Si ricorda di aver incontrato il ghiaccio da bambino, di averlo sentito addosso, e dentro, e contro. E se chiude gli occhi può rievocare la sensazione esatta di quello scivolarci sopra con tutto il corpo, fluttuando. E l'idea nuova, bianca, senza contorni nella sua mente infantile, che in quello scivolare si nascondesse qualcosa di profondo, terrificante e bellissimo. E molto, davvero molto importante.

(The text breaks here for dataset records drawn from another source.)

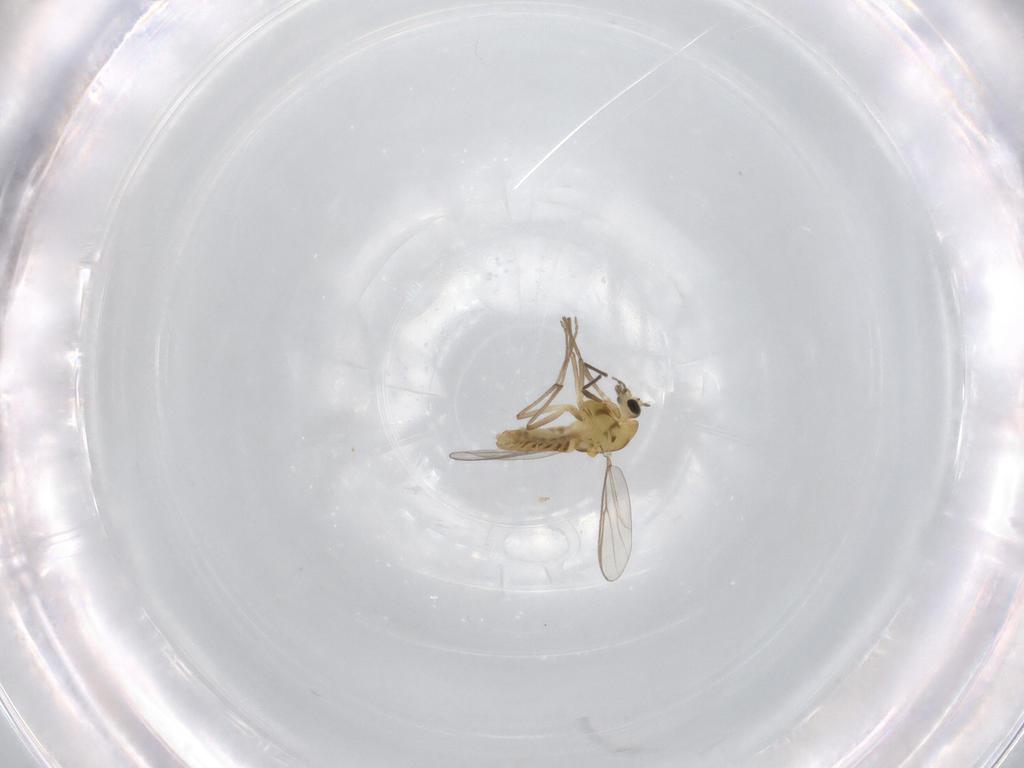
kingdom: Animalia
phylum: Arthropoda
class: Insecta
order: Diptera
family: Chironomidae
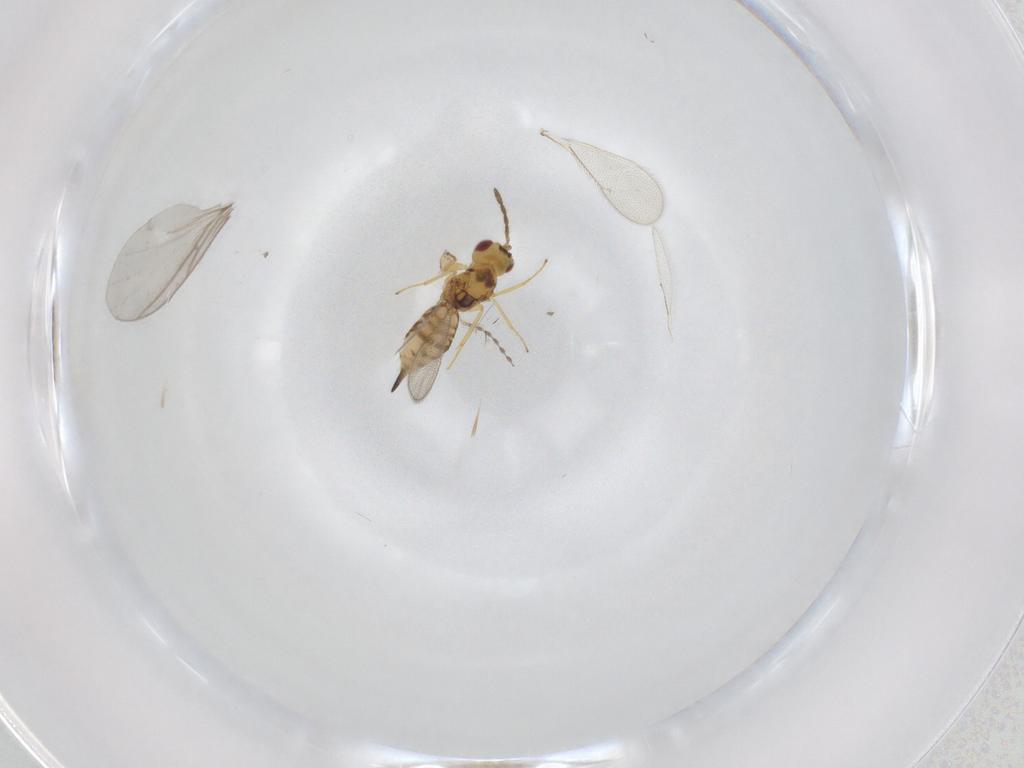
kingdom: Animalia
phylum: Arthropoda
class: Insecta
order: Hymenoptera
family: Eulophidae
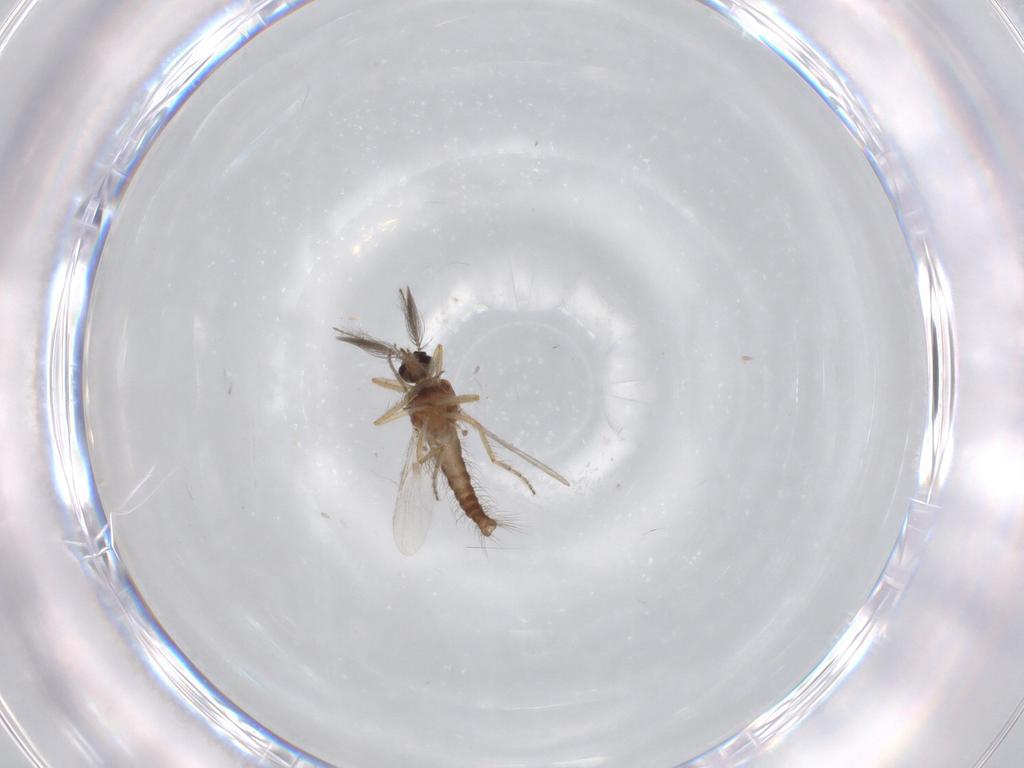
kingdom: Animalia
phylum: Arthropoda
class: Insecta
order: Diptera
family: Ceratopogonidae
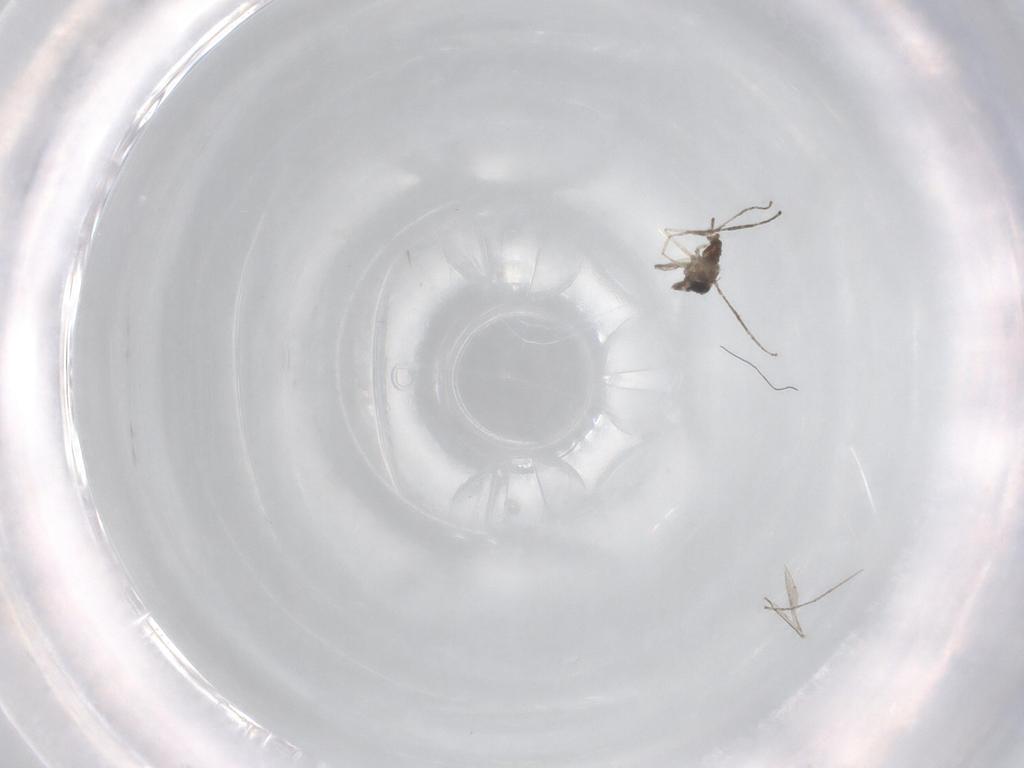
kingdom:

Adesso che Yuri ha quindici anni e una medaglia d'oro del Gran Prix sotto al cuscino (per poterla tenere stretta tra le dita mentre dorme), sta ancora scivolando. E l'idea nuova non è più tanto nuova, è diventata usata, comoda, come una tuta da allenamento, leggermente sformata, bianca ma un po' più sporca, un po' più vera.
E' ancora bellissima. Fa ancora paura.
E' stata promossa da idea a motivazione, ragione causale.
Nelle interviste qualche volta glielo chiedono: perché hai scelto proprio il ghiaccio?
Yuri dà sempre la stessa risposta spavalda: Il ghiaccio ha scelto me.
E mente ogni volta.

Ha impiegato degli anni a capirlo e altri anni a dare un nome a ciò che aveva capito.
E per un po' è rimasto a contemplare la verità e l'ha nascosta all'interno del ghiaccio, in un rifugio tiepido dove l'acqua accoglie ogni cosa e il gelo la custodisce. Come la vita nei laghi e nei fiumi d'inverno, giù, nel profondo, al riparo del calore intrappolato sotto tutto quel bianco.
Il ghiaccio salva. Il ghiaccio uccide. Il ghiaccio è neutrale, come tutte le divinità della natura: assiste impassibile al trionfo e alla sconfitta e li contiene entrambi. Se lo ascolti, te ne sussurra i misteri, quando cadi per la millesima volta e ti trovi lì, con il morale (e il culo) per terra, a cercare di uccidere la pista a forza di pugni. Il ghiaccio ride di te.